The theme of this year’s World Communications Day, “Communication and Mercy, A Fruitful Encounter.” By this he said, reporting events and the lives of the less-privileged of the society is in line action, adding that communities that are ravaged by poverty and war can also be touched by way of communicating mercy to them. “Thus, every massage is information as long as we put our reports in a particular manner,” which implies that the question we must always ask is, “Will what I am reporting build up or destroy?
According to him, “It is within the power of journalists to promote peace or war by the emphasis we place on certain events and people.”
Rev Fr. Dung said, “This year of mercy that we celebrate World Communications Day, there is the need for us to revisit the ethics of journalism.” He further cautioned journalists to put their tools and talents into positive use.

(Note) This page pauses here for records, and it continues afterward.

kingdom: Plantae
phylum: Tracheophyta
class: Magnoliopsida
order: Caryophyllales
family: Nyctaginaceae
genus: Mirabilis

“We have the moral obligation to build up the consciences of our audience; the days of passive journalism are over. Let us embrace and promote active and conscious information management, and it is through this platform that we can exercise and promote our faith.
Other activities to mark the day were celebration of Mass on Sunday and visit to IDPs, which took place on Sunday with the President of the Catholic Bishops, who is the Archbishop Jos – Most Rev Dr Ignatius Kaigama, who charged the Catholic Media to work towards building a peaceful nation. He said, the Pope’s message for the 50th anniversary is aimed at building a just and peaceful society.
In his message, Pope Francis called on journalists to practice mercy as the distinctive trait of all that she is and does, what we say and how we say it. “Our every word and gesture ought to express God’s compassion, tenderness and forgiveness for all.”
He said, “Love by its nature, is communication; it leads to openness and sharing,” adding that, “if our hearts and actions are inspired by charity, by divine love, then our communication will be touched by God’s power.”
The Pope called on the media to communicate with everyone without exception. He reiterated that, the Church’s words and actions are all meant to convey mercy, to touch people’s hearts and to sustain them on their journey to that fullness of life, which Jesus Christ was sent by the Father to bring to all.
He called on the people of good will to rediscover the power of Mercy to heal wounded relationships and to restore peace and harmony to families and communities.
Pope Francis urged those with institutional and political responsibilities, and those charged with forming public opinions, to remain attentive to the way they speak of those who think or act differently, or those who may have made mistakes.